Talkshow Lensa Sergai, BNN : Bahaya Narkoba

Sei Rampah,

Edisi Talk show Lensa Sergai, Jumat (10/5) mengundang Badan Narkotika Nasional (BNN) Kabupaten Serdang Bedagai (Sergai) sebagai narasumber adalah Rido Pandapotan,  bertempat di Kantor Radio Sergai FM di Sei Rampah.

Sesuai dengan Perpres tentang Narkotika, BNN kabupaten/ kota sedang digalakkan untuk lebih gencar melakukan kegiatan sosialisasi bahaya penyalahgunaan narkoba di kawasan permukiman penduduk. Sosialisasi dilakukan terutama di kawasan yang dipetakan sebagai zona merah atau rawan peredaran gelap barang terlarang itu.

Demikian disampaikan Rido Pandapotan mengawali talk show dengan tema Bahaya Narkoba di Kawasan Permukiman. “Kami merasa sangat terbantu dalam hal sosialisasi kepada masyarakat Kabupaten Sergai dengan adannya talk show Lensa Sergai ini,” ujarnya.

Menurut Rido, kawasan permukiman rawan narkoba atau zona merah menjadi sasaran utama kegiatan sosialisasi. Ini untuk meningkatkan kesadaran masyarakat dan memberikan pemahaman kepada mereka agar menjauhi barang terlarang itu.

“Di salah satu desa di Kecamatan Tanjung Beringin Kabupaten Sergai, bahkan telah terdapat Kampung Narkoba, dimana wilayah itu merupakan zona merah tempat peredaran narkoba yang harus bersama-sama kita bersihkan,” pungkasnya.

Kami berharap, dengan semakin seringnya bersosialisasi, masyarakat mengetahui bahaya mengonsumsi narkoba dan masyarakat juga diharapkan memahami sanksi hukum bagi yang memiliki, menyimpan, dan mengedarkannya.

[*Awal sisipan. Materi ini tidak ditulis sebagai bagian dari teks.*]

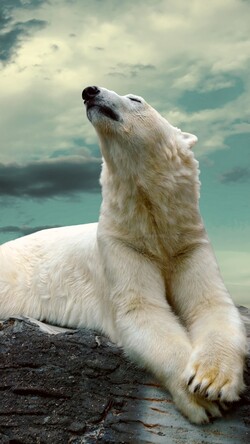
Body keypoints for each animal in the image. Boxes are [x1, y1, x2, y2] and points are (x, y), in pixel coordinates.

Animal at [0, 86, 246, 424]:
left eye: (136, 99)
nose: (89, 91)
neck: (153, 225)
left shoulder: (188, 244)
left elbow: (211, 304)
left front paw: (212, 381)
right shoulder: (122, 245)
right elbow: (142, 311)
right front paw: (199, 399)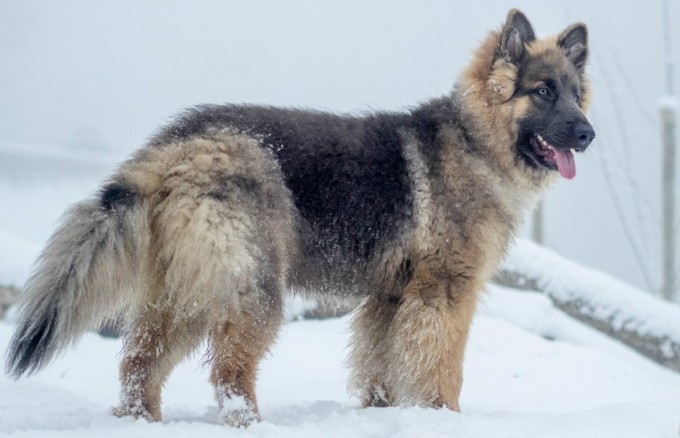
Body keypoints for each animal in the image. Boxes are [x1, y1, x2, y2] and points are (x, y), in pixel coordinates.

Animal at [5, 10, 592, 426]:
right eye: (543, 92)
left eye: (576, 94)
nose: (588, 134)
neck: (476, 140)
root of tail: (179, 143)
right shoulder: (442, 295)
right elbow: (442, 369)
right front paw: (444, 419)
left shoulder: (391, 298)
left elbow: (380, 366)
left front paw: (380, 415)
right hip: (253, 285)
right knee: (228, 372)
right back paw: (249, 423)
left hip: (186, 286)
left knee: (139, 363)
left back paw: (139, 420)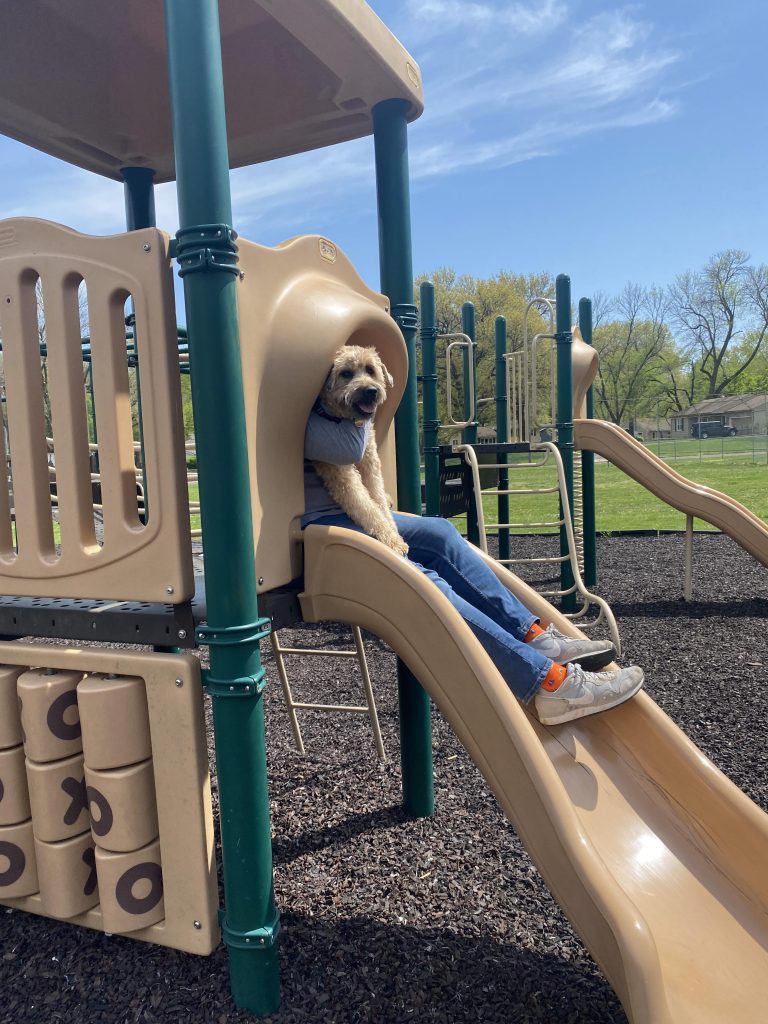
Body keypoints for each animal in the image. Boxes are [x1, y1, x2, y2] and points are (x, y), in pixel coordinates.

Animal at [311, 345, 409, 556]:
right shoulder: (341, 474)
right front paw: (392, 541)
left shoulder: (369, 461)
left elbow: (378, 498)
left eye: (370, 370)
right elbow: (366, 507)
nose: (371, 391)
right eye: (346, 373)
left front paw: (393, 531)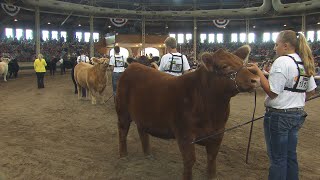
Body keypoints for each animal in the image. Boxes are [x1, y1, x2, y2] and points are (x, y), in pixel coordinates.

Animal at [116, 45, 262, 179]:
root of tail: (133, 66)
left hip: (143, 114)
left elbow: (212, 159)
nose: (256, 80)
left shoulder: (218, 133)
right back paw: (123, 155)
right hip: (122, 112)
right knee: (122, 131)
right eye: (224, 66)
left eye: (243, 63)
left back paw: (147, 153)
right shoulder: (184, 135)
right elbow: (189, 160)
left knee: (142, 130)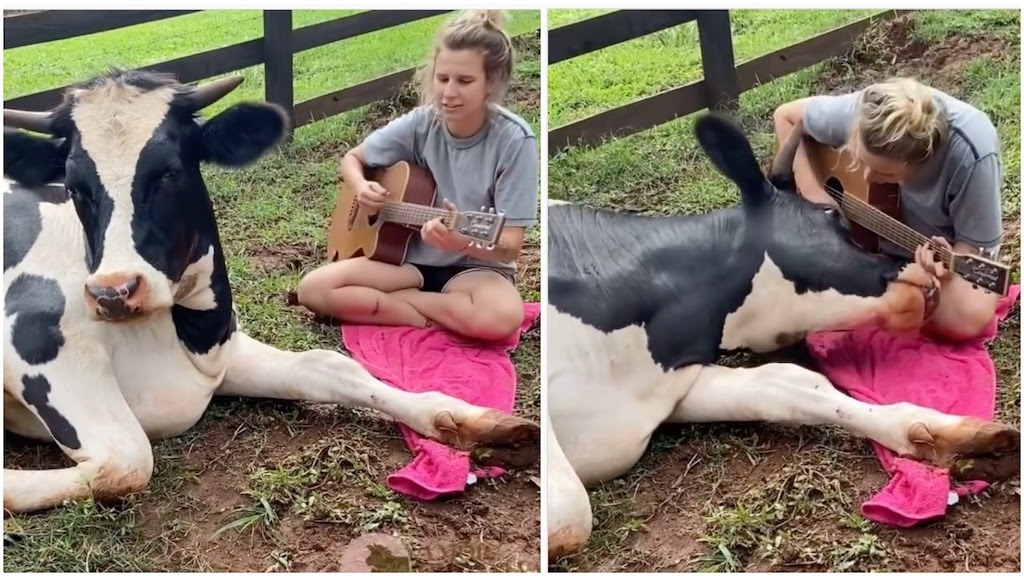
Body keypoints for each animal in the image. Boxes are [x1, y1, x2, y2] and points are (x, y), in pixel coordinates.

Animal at [2, 69, 544, 512]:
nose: (114, 292)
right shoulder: (36, 337)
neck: (181, 335)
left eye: (170, 170)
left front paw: (474, 423)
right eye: (75, 186)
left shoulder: (224, 353)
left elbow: (327, 368)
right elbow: (127, 461)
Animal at [544, 112, 1015, 561]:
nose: (920, 271)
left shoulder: (671, 382)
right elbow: (570, 515)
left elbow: (784, 383)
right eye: (834, 218)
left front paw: (949, 437)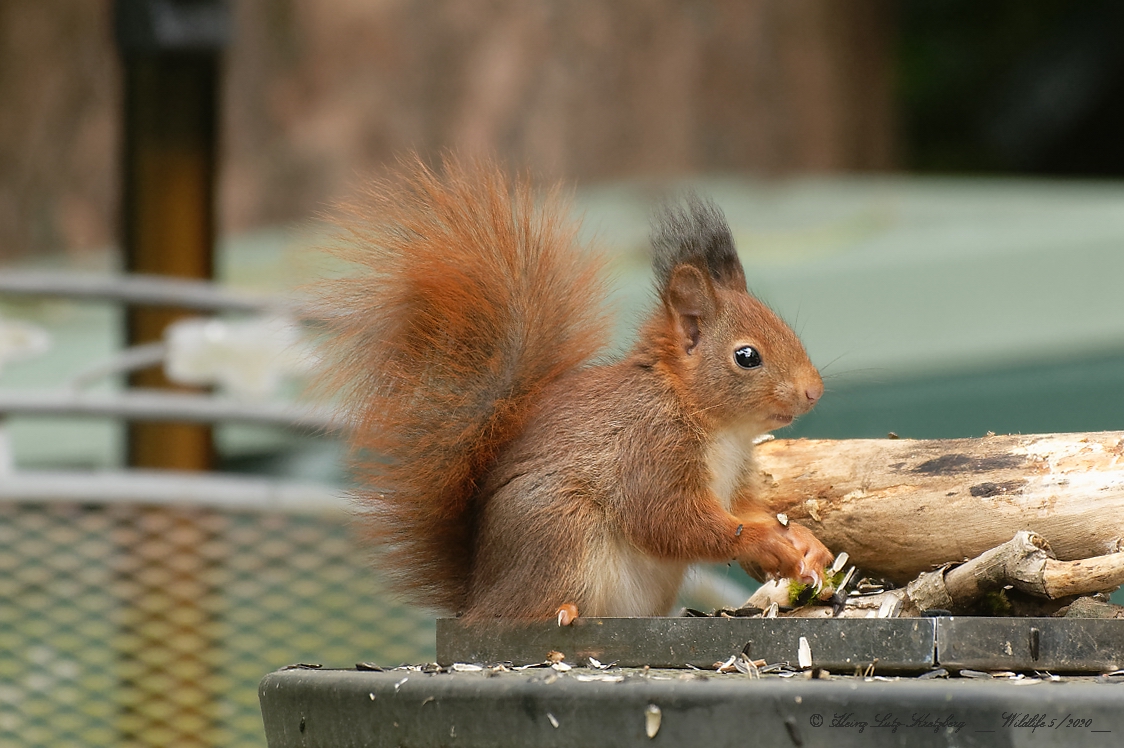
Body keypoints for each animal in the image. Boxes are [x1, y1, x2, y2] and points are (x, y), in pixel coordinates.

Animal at [321, 154, 831, 620]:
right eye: (747, 357)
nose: (814, 392)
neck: (712, 421)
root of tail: (478, 597)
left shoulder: (733, 478)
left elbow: (746, 509)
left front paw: (805, 542)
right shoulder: (649, 451)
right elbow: (670, 521)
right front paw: (765, 542)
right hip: (560, 528)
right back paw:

Dengan memahami bahaya dan sanksi hukumnya, mereka tidak mudah terpengaruh mencoba barang terlarang itu. “Kami juga berharap masyarakat dapat membantu melakukan gerakan Pencegahan Pemberantasan Penyalahgunaan Peredaran Gelap Narkoba (P4GN) di lingkungan permukiman dan keluarganya, serta berpartisipasi mempersempit peredaran barang terlarang itu,” ujar Rido.

Pemberantasan narkoba di kawasan permukiman penduduk zona merah itu memerlukan dukungan dari semua pihak dan lapisan masyarakat. Sedangkan tindakan pencegahannya perlu dilakukan sejak dari rumah atau lingkungan keluarga.